Humble County Eureka's district attorneys office being sued for not being able to account for one dollar of homeless grants For the last three years, that was given for the homeless, It has been Missed Appropriated to fund other Rich People's projects, And letting the police brutalized the homeless souls that needed the money badly and Got Runoff instead !!!
The fight for housing property in Humboldt county
Humboldt County settles lawsuit with Housing for All; multifamily rezoning to be completed by Aug. 15
Donna Tam/The Times-Standard
Posted: 06/23/2011 09:51:12 AM PDT
After years of litigation over the county's low-income housing supply, the county has agreed to meet a rezoning deadline set by a local advocacy group.
The Humboldt County Board of Supervisors announced Tuesday that it has settled with advocacy group Housing for All, which intervened on the lawsuit originally filed by the Arkley-backed group Humboldt Sunshine, Inc.
In February 2007, Humboldt Sunshine sued the county saying its housing element was out of compliance with state law because it did not facilitate the development of adequate and affordable housing for all economic segments of the community.
The county must file a housing element with the state every five years to be eligible for millions of dollars in government housing grants and loans. Humboldt Sunshine challenged figures used by the county to identify land available for development.
Housing for All spokeswoman Elizabeth Conner said the group intervened in 2009.
"Housing for All intervened in the (Humboldt) Sunshine lawsuit because we felt we could better represent the rights of low-income residents," she said.
The settlement provides a timeline for completion of the multifamily rezoning effort in order to avoid a court-imposed building moratorium, or a temporary hold, as "a remedy for the county's failure to provide affordable housing," according to a county press release. If the county does not obtain its recertification for its housing element
by Aug. 15, the Humboldt County Superior Court will impose a permit moratorium that could take effect on Oct. 3.
Housing for All is asking that the county complete rezoning by July 31 in order to obtain the recertification in time.
"The Board of Supervisors has decided it is in the best interest of the county to enter into this settlement to avoid having the court impose an immediate moratorium," Chairman Mark Lovelace said in a press release.
Community Development Services Director Kirk Girard added that the agreement allows the county some flexibility to complete the rezoning without the possibility of a judge imposing an immediate moratorium after the Aug. 15 deadline.
According to Jan Turner, an attorney with Housing for All, the judge will be able to determine how widespread the moratorium, if one is imposed.
-- -- --
## Problem A
Update the records from their first line through the line containing "Odmietnuť všetko", replacing "Analytické" with "Štatistické" and leaving everything else unchanged. Give only those lines, and omit the pictures.

## Material for the task
-- -- --
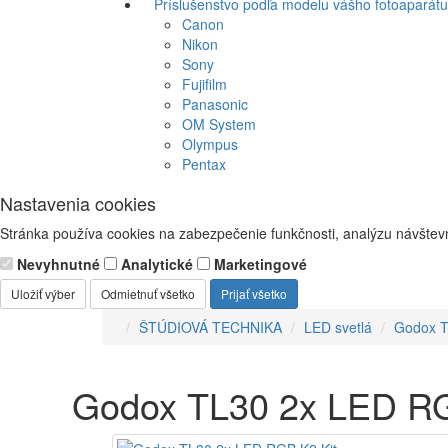
Príslušenstvo podľa modelu vášho fotoaparátu
Canon
Nikon
Sony
Fujifilm
Panasonic
OM System
Olympus
Pentax
Nastavenia cookies
Stránka používa cookies na zabezpečenie funkčnosti, analýzu návštevn
Nevyhnutné
Analytické
Marketingové
Uložiť výber
Odmietnuť všetko
Prijať všetko
ŠTÚDIOVÁ TECHNIKA
LED svetlá
Godox T
Godox TL30 2x LED RG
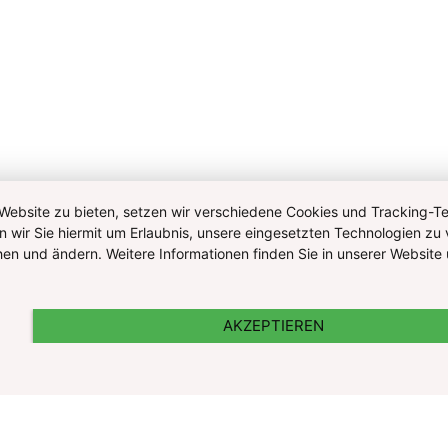
ebsite zu bieten, setzen wir verschiedene Cookies und Tracking-Tec
n wir Sie hiermit um Erlaubnis, unsere eingesetzten Technologien zu 
ehen und ändern. Weitere Informationen finden Sie in unserer Websi
AKZEPTIEREN
nd Cookie Information
Kontakt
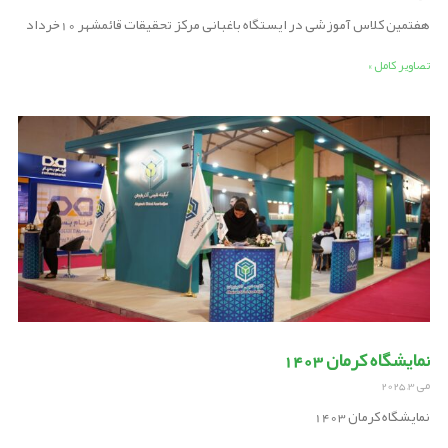
هفتمین کلاس آموزشی در ایستگاه باغبانی مرکز تحقیقات قائمشهر 10خرداد
تصاویر کامل »
نمایشگاه کرمان 1403
می 3, 2025
نمایشگاه کرمان 1403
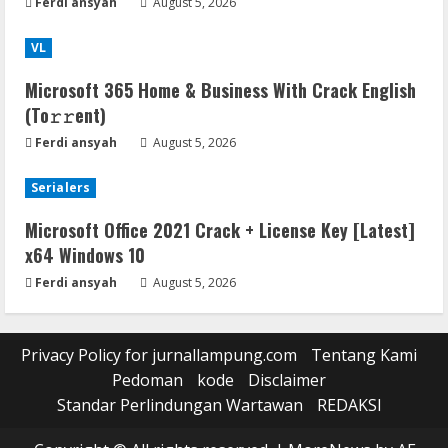
Ferdi ansyah
August 5, 2026
VL
Microsoft 365 Home & Business With Crack English
(To𝚛𝚛еnt)
Ferdi ansyah
August 5, 2026
Serialers
Microsoft Office 2021 Crack + License Key [Latest]
x64 Windows 10
Ferdi ansyah
August 5, 2026
Privacy Policy for jurnallampung.com
Tentang Kami
Pedoman
kode
Disclaimer
Standar Perlindungan Wartawan
REDAKSI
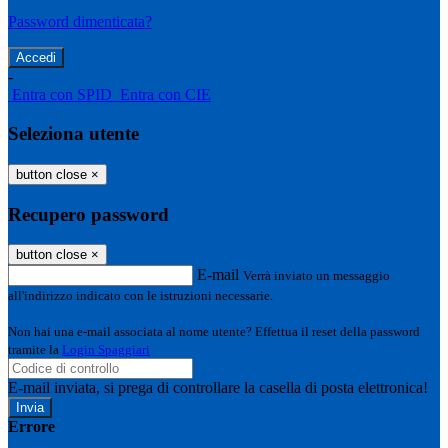
Password dimenticata?
-
Entra con SPID
Entra con CIE
Seleziona utente
button close
×
Recupero password
button close
×
E-mail
Verrà inviato un messaggio
all'indirizzo indicato con le istruzioni necessarie.
Non hai una e-mail associata al nome utente? Effettua il reset della password
tramite la
Login Spaggiari
E-mail inviata, si prega di controllare la casella di posta elettronica!
Errore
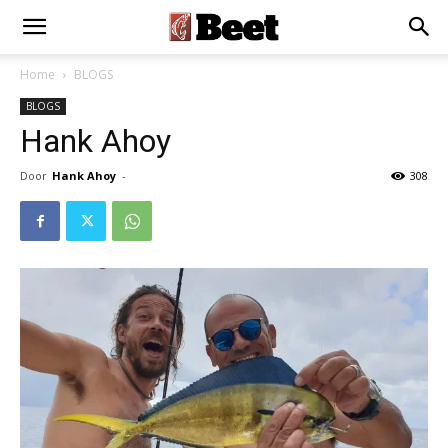
Home
BLOGS
BLOGS
Hank Ahoy
Door
Hank Ahoy
-
308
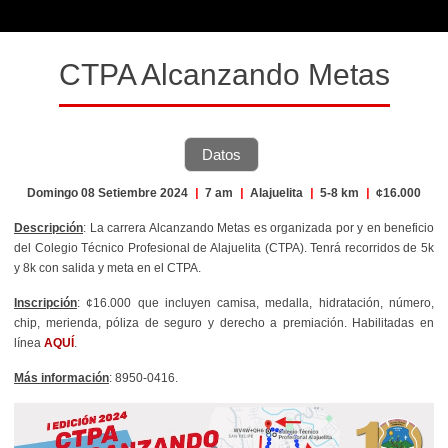
CTPA Alcanzando Metas
Datos
Domingo 08 Setiembre 2024
|
7 am
|
Alajuelita
|
5-8 km
|
¢16.000
Descripción
: La carrera Alcanzando Metas es organizada por y en beneficio
del Colegio Técnico Profesional de Alajuelita (CTPA). Tenrá recorridos de 5k
y 8k con salida y meta en el CTPA.
Inscripción
: ¢16.000 que incluyen camisa, medalla, hidratación, número,
chip, merienda, póliza de seguro y derecho a premiación. Habilitadas en
línea
AQUÍ
.
Más información
: 8950-0416.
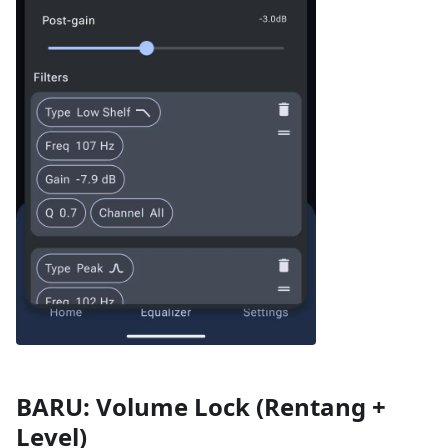
BARU: Volume Lock (Rentang +
Level)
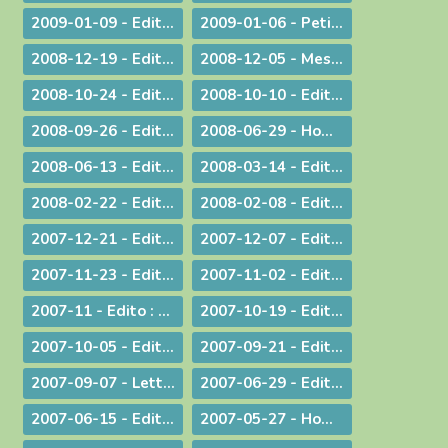
2009-01-09 - Edito : Sur les traces de saint Paul : le Forum de l'évangélisation
2009-01-06 - Petit guide de lecture de l'encylique « L'ÉGLISE VIT DE L'EUCHARISTIE »
2008-12-19 - Edito : Noël ou l'humilité de Dieu
2008-12-05 - Message pour le Jubilé du Saint Curé d'Ars
2008-10-24 - Edito : Rendez à César... rendez à Dieu...
2008-10-10 - Edito : La Parole de Dieu et la marche du monde
2008-09-26 - Edito : L'Eglise en France, une nouvelle fois visitée
2008-06-29 - Homélie pour les ordinations
2008-06-13 - Edito : Dialogue interreligieux : Le sens de la liberté religieuse
2008-03-14 - Edito : Là où se trouve Dieu... là se trouve l'avenir
2008-02-22 - Edito : Le regard de la foi
2008-02-08 - Edito : Quelle unité ?
2007-12-21 - Edito : Noël : Souffler sur les braises de l'espérance !
2007-12-07 - Edito : Anne-Lorraine - Sa résistance lui a coûté la vie !
2007-11-23 - Edito : La remise des Actes : une démarche liturgique
2007-11-02 - Edito : La remise d'un livre : une démarche diocésaine
2007-11 - Edito : A propos du Téléthon 2007
2007-10-19 - Edito : Discerner
2007-10-05 - Edito : Des temps nouveaux pour l'Evangile "Passons aux Actes !"
2007-09-21 - Edito : L'amour du plus faible
2007-09-07 - Lettre aux prêtres à propos du Motu Proprio
2007-06-29 - Edito : Merci à vous, prêtres nouvellement nommés
2007-06-15 - Edito : A propos des "sans papiers"
2007-05-27 - Homélie de Confirmation - Pentecôte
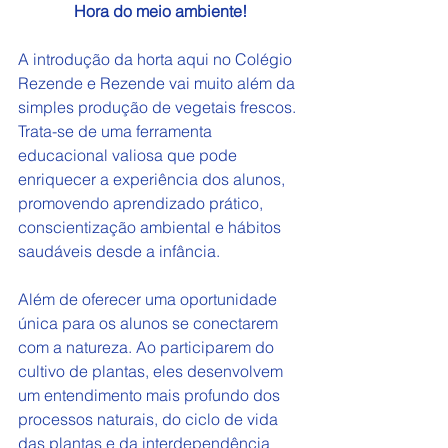
Hora do meio ambiente!
A introdução da horta aqui no Colégio 
Rezende e Rezende vai muito além da 
simples produção de vegetais frescos. 
Trata-se de uma ferramenta 
educacional valiosa que pode 
enriquecer a experiência dos alunos, 
promovendo aprendizado prático, 
conscientização ambiental e hábitos 
saudáveis desde a infância.
Além de oferecer uma oportunidade 
única para os alunos se conectarem 
com a natureza. Ao participarem do 
cultivo de plantas, eles desenvolvem 
um entendimento mais profundo dos 
processos naturais, do ciclo de vida 
das plantas e da interdependência 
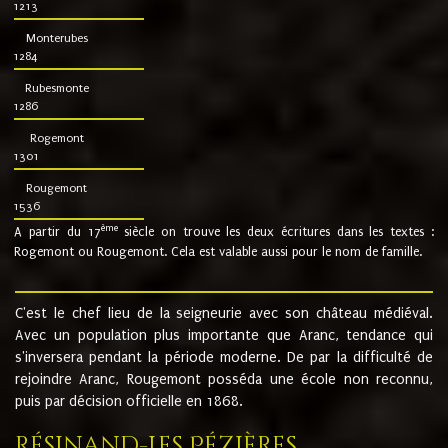
1213
Monterubes
1284
Rubesmonte
1286
Rogemont
1301
Rougemont
1536
ème
A partir du 17
siècle on trouve les deux écritures dans les textes :
Rogemont ou Rougemont. Cela est valable aussi pour le nom de famille.
C'est le chef lieu de la seigneurie avec son château médiéval.
Avec un population plus importante que Aranc, tendance qui
s'inversera pendant la période moderne. De par la difficulté de
rejoindre Aranc, Rougemont posséda une école non reconnu,
puis par décision officielle en 1868.
Résinand-Les Pézières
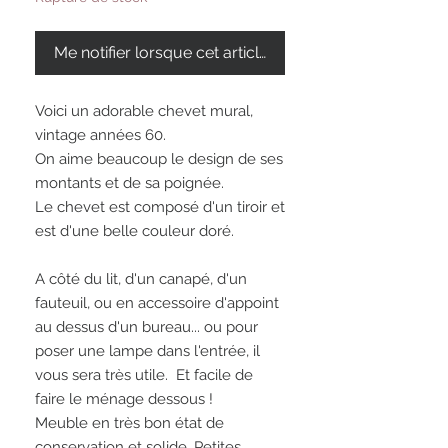
Me notifier lorsque cet article est disponible
Voici un adorable chevet mural,
vintage années 60.
On aime beaucoup le design de ses
montants et de sa poignée.
Le chevet est composé d'un tiroir et
est d'une belle couleur doré.
A côté du lit, d'un canapé, d'un
fauteuil, ou en accessoire d'appoint
au dessus d'un bureau... ou pour
poser une lampe dans l'entrée, il
vous sera très utile. Et facile de
faire le ménage dessous !
Meuble en très bon état de
conservation et solide. Petites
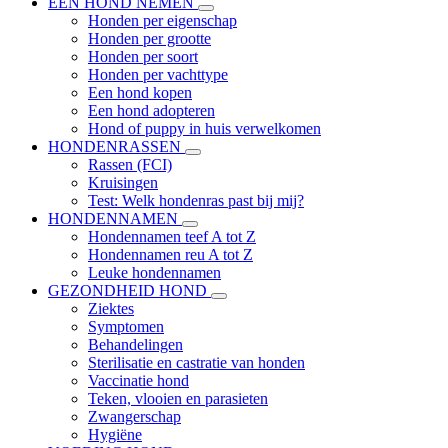
EEN HOND NEMEN
Honden per eigenschap
Honden per grootte
Honden per soort
Honden per vachttype
Een hond kopen
Een hond adopteren
Hond of puppy in huis verwelkomen
HONDENRASSEN
Rassen (FCI)
Kruisingen
Test: Welk hondenras past bij mij?
HONDENNAMEN
Hondennamen teef A tot Z
Hondennamen reu A tot Z
Leuke hondennamen
GEZONDHEID HOND
Ziektes
Symptomen
Behandelingen
Sterilisatie en castratie van honden
Vaccinatie hond
Teken, vlooien en parasieten
Zwangerschap
Hygiëne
-- -- --
## Problem B
Write what comes next in the article on the Humboldt County housing lawsuit settlement, picking up after its final sentence.

## Task result A
Príslušenstvo podľa modelu vášho fotoaparátu
Canon
Nikon
Sony
Fujifilm
Panasonic
OM System
Olympus
Pentax
Nastavenia cookies
Stránka používa cookies na zabezpečenie funkčnosti, analýzu návštevn
Nevyhnutné
Štatistické
Marketingové
Uložiť výber
Odmietnuť všetko

## Task result B
"He could take certain areas out of the county on the basis that they have no impact on whether or not the county would be able to build affordable housing," she said.
Conner said the settlement will ensure that the county is eligible for grant funds, such as the First Time Home Buyers Financial Assistance program.
"If we're not legal for the home grants, we believe that here is effectively a moratorium on affordable housing in this county, while the rest of the market rate housing just goes along," she said. "Housing for All is interested in creating more choices of decent places for people to live. This would include people who work in our stores and restaurants, people who take care of our children and parents and elderly people who are on fixed incomes."
The county must rezone enough parcels for 980 multifamily units in order to be in compliance with state law.
Rezoning has become a heated topic among residents throughout the county who are opposed to what they see as multifamily housing in their neighborhoods. The county recently launched efforts to conduct several public hearings on the matter to garner public support.
Girard said the settlement is in line with the county's plan for rezoning, but it creates more pressure to finish the process quickly.
"It certainly puts brackets on it -- no room for slippage," he said.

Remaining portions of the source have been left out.